Assigned task: Please retype every record below exactly, leaving the pictures out.

──────────

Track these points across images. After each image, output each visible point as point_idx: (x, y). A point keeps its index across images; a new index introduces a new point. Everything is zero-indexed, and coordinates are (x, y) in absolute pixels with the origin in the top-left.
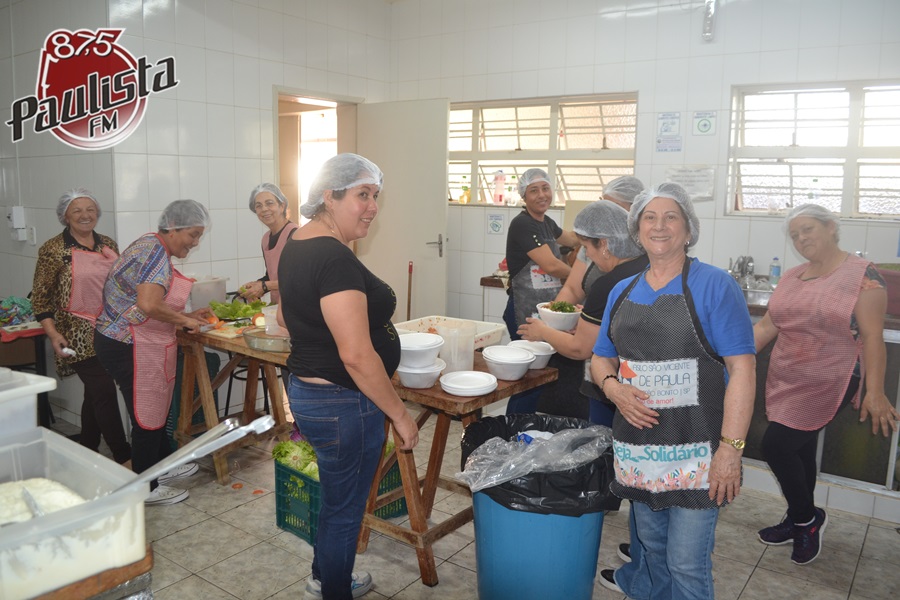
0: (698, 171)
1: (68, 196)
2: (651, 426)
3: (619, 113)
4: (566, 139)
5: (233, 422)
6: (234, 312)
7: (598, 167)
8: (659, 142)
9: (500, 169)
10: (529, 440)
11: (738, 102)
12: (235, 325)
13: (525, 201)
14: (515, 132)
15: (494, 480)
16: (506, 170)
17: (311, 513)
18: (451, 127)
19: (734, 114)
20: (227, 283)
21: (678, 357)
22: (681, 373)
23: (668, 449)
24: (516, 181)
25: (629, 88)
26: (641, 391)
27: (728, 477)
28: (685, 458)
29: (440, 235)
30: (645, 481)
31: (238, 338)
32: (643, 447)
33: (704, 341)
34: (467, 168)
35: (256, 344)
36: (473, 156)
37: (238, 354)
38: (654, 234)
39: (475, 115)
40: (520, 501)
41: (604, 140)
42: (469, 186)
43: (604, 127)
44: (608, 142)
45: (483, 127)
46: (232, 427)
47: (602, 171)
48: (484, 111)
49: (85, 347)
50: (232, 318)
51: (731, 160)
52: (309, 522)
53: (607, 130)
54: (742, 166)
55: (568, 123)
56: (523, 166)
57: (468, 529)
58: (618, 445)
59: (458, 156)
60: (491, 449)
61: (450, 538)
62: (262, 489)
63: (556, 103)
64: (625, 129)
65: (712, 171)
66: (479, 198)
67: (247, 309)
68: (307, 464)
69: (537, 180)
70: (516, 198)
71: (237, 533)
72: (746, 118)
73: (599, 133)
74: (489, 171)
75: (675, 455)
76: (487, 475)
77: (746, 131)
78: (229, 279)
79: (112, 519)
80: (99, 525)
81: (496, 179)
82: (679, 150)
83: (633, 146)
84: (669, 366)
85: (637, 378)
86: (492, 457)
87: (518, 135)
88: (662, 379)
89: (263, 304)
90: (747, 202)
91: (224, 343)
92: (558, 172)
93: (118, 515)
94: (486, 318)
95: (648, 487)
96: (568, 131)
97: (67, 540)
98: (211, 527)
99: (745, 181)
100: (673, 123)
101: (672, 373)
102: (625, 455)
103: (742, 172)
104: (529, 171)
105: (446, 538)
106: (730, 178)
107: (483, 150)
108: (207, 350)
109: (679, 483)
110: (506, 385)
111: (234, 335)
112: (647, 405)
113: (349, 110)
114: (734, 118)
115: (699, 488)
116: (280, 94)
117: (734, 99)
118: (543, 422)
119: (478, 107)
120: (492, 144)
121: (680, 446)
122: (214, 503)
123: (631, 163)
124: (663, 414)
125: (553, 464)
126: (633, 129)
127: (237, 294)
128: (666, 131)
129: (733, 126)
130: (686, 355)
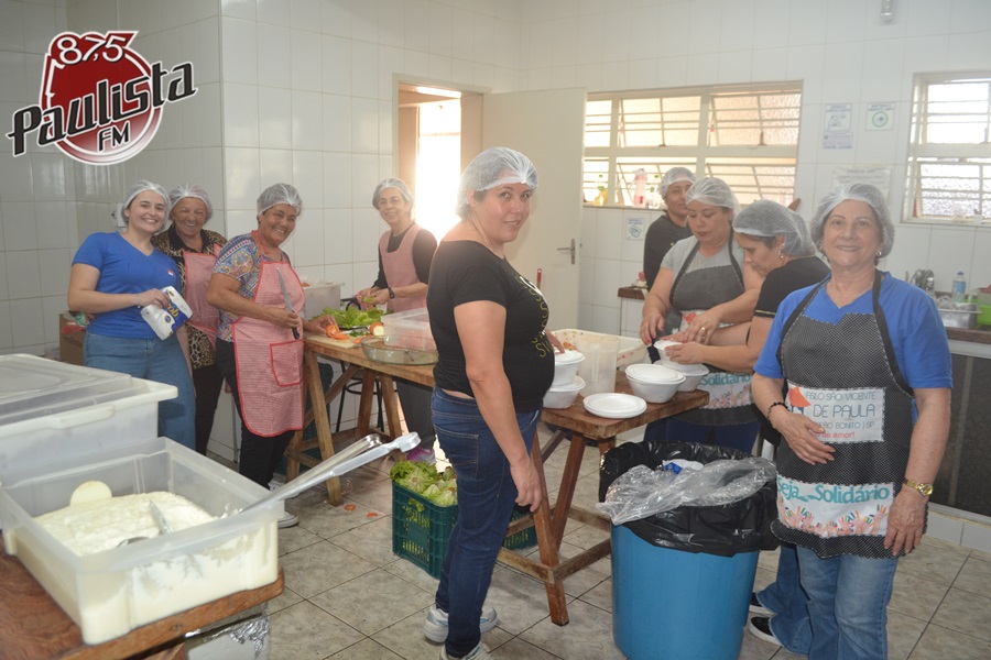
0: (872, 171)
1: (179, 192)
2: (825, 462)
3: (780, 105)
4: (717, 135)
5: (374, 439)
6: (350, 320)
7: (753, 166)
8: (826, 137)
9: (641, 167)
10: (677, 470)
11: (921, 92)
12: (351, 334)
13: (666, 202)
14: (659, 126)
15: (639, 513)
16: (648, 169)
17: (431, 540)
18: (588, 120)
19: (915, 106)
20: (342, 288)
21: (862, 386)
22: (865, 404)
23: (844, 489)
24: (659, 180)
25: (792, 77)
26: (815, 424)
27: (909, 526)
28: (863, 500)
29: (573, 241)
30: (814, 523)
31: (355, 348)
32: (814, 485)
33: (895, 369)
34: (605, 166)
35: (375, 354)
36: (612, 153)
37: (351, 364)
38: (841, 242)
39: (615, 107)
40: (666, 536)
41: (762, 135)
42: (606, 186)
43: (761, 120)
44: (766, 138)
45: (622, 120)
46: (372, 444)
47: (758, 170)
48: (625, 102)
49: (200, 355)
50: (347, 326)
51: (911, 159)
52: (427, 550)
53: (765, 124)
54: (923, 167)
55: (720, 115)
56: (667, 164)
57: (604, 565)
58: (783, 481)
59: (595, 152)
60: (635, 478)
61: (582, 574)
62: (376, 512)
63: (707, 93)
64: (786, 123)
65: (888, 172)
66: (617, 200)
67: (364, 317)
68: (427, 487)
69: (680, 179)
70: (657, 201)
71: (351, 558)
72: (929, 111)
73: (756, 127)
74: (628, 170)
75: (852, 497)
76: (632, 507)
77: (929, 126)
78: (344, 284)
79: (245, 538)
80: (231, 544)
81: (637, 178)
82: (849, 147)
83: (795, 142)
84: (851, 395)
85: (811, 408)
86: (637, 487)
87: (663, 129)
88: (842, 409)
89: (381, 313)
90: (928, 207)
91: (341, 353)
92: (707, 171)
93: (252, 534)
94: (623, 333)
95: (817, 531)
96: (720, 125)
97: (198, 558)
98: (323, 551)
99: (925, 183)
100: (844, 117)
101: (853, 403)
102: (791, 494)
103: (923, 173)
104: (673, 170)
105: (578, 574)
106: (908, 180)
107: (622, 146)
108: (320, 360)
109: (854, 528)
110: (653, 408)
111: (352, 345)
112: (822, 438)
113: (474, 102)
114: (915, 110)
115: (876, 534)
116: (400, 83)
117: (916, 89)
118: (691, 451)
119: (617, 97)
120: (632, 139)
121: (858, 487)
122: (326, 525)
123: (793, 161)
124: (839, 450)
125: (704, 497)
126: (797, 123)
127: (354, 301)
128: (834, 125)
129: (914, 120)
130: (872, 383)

──────────

The completed task:
Track these points across images. After each image, output each visible point as point_idx: (x, y). A point keeps its index across images; a new index introduces a new point. Everything is zero-indexed, and coordinates are (x, y) in absolute pixels with the origin in the top-left.
0: (698, 171)
1: (68, 196)
2: (651, 426)
3: (619, 113)
4: (566, 139)
5: (233, 422)
6: (234, 312)
7: (598, 167)
8: (659, 142)
9: (500, 169)
10: (529, 440)
11: (738, 102)
12: (235, 325)
13: (525, 201)
14: (515, 132)
15: (494, 480)
16: (506, 170)
17: (311, 513)
18: (451, 127)
19: (734, 114)
20: (227, 283)
21: (678, 357)
22: (681, 373)
23: (668, 449)
24: (516, 181)
25: (629, 88)
26: (641, 391)
27: (728, 477)
28: (685, 458)
29: (440, 235)
30: (645, 481)
31: (238, 338)
32: (643, 447)
33: (704, 341)
34: (467, 168)
35: (256, 344)
36: (473, 156)
37: (238, 354)
38: (654, 234)
39: (475, 115)
40: (520, 501)
41: (604, 140)
42: (469, 186)
43: (604, 127)
44: (608, 142)
45: (483, 127)
46: (232, 427)
47: (602, 171)
48: (484, 111)
49: (85, 347)
50: (232, 318)
51: (731, 160)
52: (309, 522)
53: (607, 130)
54: (742, 166)
55: (568, 123)
56: (523, 166)
57: (468, 529)
58: (618, 445)
59: (458, 156)
60: (491, 449)
61: (450, 538)
62: (262, 489)
63: (556, 103)
64: (625, 129)
65: (712, 171)
66: (479, 198)
67: (247, 309)
68: (307, 464)
69: (537, 180)
70: (516, 198)
71: (237, 533)
72: (746, 118)
73: (599, 133)
74: (489, 171)
75: (675, 455)
76: (487, 475)
77: (746, 131)
78: (229, 279)
79: (112, 519)
80: (99, 525)
81: (496, 179)
82: (679, 150)
83: (633, 146)
84: (669, 366)
85: (637, 378)
86: (492, 457)
87: (518, 135)
88: (662, 379)
89: (263, 304)
90: (747, 202)
91: (224, 343)
92: (558, 172)
93: (118, 515)
94: (486, 318)
95: (648, 487)
96: (568, 131)
97: (67, 540)
98: (211, 527)
99: (745, 181)
100: (673, 123)
101: (672, 373)
102: (625, 455)
103: (742, 172)
104: (529, 171)
105: (446, 538)
106: (730, 178)
107: (483, 150)
108: (207, 350)
109: (679, 483)
110: (506, 385)
111: (234, 335)
112: (647, 405)
113: (349, 110)
114: (734, 118)
115: (699, 488)
116: (280, 94)
117: (734, 99)
118: (543, 422)
119: (478, 107)
120: (492, 144)
121: (680, 446)
122: (214, 503)
123: (631, 163)
124: (663, 414)
125: (553, 464)
126: (633, 129)
127: (237, 294)
128: (666, 131)
129: (733, 126)
130: (686, 355)
0: (872, 171)
1: (179, 192)
2: (825, 462)
3: (780, 105)
4: (717, 135)
5: (374, 439)
6: (350, 320)
7: (753, 166)
8: (826, 137)
9: (641, 167)
10: (677, 470)
11: (921, 92)
12: (351, 334)
13: (666, 202)
14: (659, 126)
15: (639, 513)
16: (648, 169)
17: (431, 540)
18: (588, 120)
19: (915, 106)
20: (342, 288)
21: (862, 386)
22: (865, 404)
23: (844, 489)
24: (659, 180)
25: (792, 77)
26: (815, 424)
27: (909, 526)
28: (863, 500)
29: (573, 241)
30: (814, 523)
31: (355, 348)
32: (814, 485)
33: (895, 369)
34: (605, 166)
35: (375, 354)
36: (612, 153)
37: (351, 364)
38: (841, 242)
39: (615, 107)
40: (666, 536)
41: (762, 135)
42: (606, 186)
43: (761, 120)
44: (766, 138)
45: (622, 120)
46: (372, 444)
47: (758, 170)
48: (625, 102)
49: (200, 355)
50: (347, 326)
51: (911, 159)
52: (427, 550)
53: (765, 124)
54: (923, 167)
55: (720, 115)
56: (667, 164)
57: (604, 565)
58: (783, 481)
59: (595, 152)
60: (635, 478)
61: (582, 574)
62: (376, 512)
63: (707, 93)
64: (786, 123)
65: (888, 172)
66: (617, 200)
67: (364, 317)
68: (427, 487)
69: (680, 179)
70: (657, 201)
71: (351, 558)
72: (929, 111)
73: (756, 127)
74: (628, 170)
75: (852, 497)
76: (632, 507)
77: (929, 126)
78: (344, 284)
79: (245, 538)
80: (231, 544)
81: (637, 178)
82: (849, 147)
83: (795, 142)
84: (851, 395)
85: (811, 408)
86: (637, 487)
87: (663, 129)
88: (842, 409)
89: (381, 313)
90: (928, 207)
91: (341, 353)
92: (707, 171)
93: (252, 534)
94: (623, 333)
95: (817, 531)
96: (720, 125)
97: (198, 558)
98: (323, 551)
99: (925, 183)
100: (844, 117)
101: (853, 403)
102: (791, 494)
103: (923, 173)
104: (673, 170)
105: (578, 574)
106: (908, 180)
107: (622, 146)
108: (320, 360)
109: (854, 528)
110: (653, 408)
111: (352, 345)
112: (822, 438)
113: (474, 102)
114: (915, 110)
115: (876, 534)
116: (400, 83)
117: (916, 89)
118: (691, 451)
119: (617, 97)
120: (632, 139)
121: (858, 487)
122: (326, 525)
123: (793, 161)
124: (839, 450)
125: (704, 497)
126: (797, 123)
127: (354, 301)
128: (834, 125)
129: (914, 120)
130: (872, 383)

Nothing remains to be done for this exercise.